[REQUIREMENT] Can you return, word for word, everything in the passage on Christ's doctrine from "Why does man" down to "and therefore impracticable."?

------ GIVEN PASSAGE ------

The simple and clear commandments of peace, given by Christ, by which all causes of dissension are foreseen and turned aside, reveal the kingdom of God on earth to men. Thus Christ is truly the Messiah.

Chapter 7

Why does man not do the things that Christ enjoins and that can give him the highest earthly felicity – the felicity he has ever longed to attain? The answer as usually given, with slight variations of expression, is that the doctrine of Christ is indeed sublime, and its fulfillment would establish the kingdom of God on earth, but it is difficult and therefore impracticable.

It is in the nature of man to strive after what is best. Each doctrine of life is but a doctrine of what is best for man. If men have pointed out to them what is really best for them, how do they come to answer that they wish to do what is best, but cannot?

Human intellect, ever since man has existed, has been directed toward discovering what is best among all the demands that are made both in individual and in social life. Men struggle for land, for any object that they may want, and then end by dividing all among themselves, each calling what he may get his ‘personal property.’ They find that though difficult of adjustment, it is better arranged thus, and they keep to their own property.

Men fight to get wives for themselves, and then come to the conclusion that it is better for each to have his own family; and though it may be hard to maintain a family, men keep to their property, their families, and all else they are said to possess. No sooner do men find it best for themselves to act in a particular way, than they proceed to act in that way, however hard it may be. Then what do we mean by saying the doctrine of Christ is sublime, a life in accordance with His doctrine would be a better one than the one we now lead, but we cannot lead the life that would be best for us because it is hard to do so?

------ GIVEN RECORDS ------

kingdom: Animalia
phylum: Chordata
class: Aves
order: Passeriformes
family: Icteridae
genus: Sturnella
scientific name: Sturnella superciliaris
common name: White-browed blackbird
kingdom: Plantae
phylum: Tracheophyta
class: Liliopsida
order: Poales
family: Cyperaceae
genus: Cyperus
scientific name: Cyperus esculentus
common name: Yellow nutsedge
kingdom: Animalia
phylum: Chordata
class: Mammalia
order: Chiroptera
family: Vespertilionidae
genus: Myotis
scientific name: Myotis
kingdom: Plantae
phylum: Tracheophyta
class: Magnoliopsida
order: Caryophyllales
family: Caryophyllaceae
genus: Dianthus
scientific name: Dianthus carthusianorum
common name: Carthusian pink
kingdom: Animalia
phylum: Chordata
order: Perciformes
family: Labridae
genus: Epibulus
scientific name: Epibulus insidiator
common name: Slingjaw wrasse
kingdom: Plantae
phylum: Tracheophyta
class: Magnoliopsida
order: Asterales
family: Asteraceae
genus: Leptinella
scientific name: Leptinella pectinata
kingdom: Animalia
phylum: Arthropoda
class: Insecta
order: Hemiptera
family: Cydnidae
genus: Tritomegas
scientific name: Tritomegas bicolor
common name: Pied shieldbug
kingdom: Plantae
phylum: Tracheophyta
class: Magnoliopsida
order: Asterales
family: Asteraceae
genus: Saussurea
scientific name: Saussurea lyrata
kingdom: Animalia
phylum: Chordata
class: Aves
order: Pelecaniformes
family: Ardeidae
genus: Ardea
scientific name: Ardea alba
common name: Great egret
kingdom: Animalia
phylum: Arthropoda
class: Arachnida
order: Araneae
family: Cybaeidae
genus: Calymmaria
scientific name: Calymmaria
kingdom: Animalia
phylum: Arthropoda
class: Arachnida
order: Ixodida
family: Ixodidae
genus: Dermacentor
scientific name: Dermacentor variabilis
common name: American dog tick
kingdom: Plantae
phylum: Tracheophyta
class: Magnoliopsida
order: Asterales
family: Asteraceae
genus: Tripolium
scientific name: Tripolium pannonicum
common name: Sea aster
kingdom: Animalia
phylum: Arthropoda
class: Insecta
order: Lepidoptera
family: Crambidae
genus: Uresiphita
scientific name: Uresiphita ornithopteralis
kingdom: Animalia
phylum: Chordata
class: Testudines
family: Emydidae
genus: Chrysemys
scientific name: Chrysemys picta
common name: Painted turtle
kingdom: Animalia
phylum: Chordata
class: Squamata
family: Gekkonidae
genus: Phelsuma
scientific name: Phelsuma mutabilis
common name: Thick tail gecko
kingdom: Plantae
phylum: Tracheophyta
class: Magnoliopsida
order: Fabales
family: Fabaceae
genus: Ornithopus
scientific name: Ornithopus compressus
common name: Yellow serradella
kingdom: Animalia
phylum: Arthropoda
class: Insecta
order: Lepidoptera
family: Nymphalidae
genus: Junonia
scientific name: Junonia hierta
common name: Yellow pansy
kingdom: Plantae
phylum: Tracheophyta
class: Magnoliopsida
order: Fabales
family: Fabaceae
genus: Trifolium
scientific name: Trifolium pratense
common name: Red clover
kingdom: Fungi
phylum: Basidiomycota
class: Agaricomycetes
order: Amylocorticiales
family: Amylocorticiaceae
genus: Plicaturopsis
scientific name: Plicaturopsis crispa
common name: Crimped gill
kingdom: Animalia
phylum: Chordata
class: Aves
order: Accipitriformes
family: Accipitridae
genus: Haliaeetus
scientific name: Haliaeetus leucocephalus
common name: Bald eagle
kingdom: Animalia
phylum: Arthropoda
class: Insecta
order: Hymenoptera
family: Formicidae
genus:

------

[RESPONSE]
Why does man not do the things that Christ enjoins and that can give him the highest earthly felicity – the felicity he has ever longed to attain? The answer as usually given, with slight variations of expression, is that the doctrine of Christ is indeed sublime, and its fulfillment would establish the kingdom of God on earth, but it is difficult and therefore impracticable.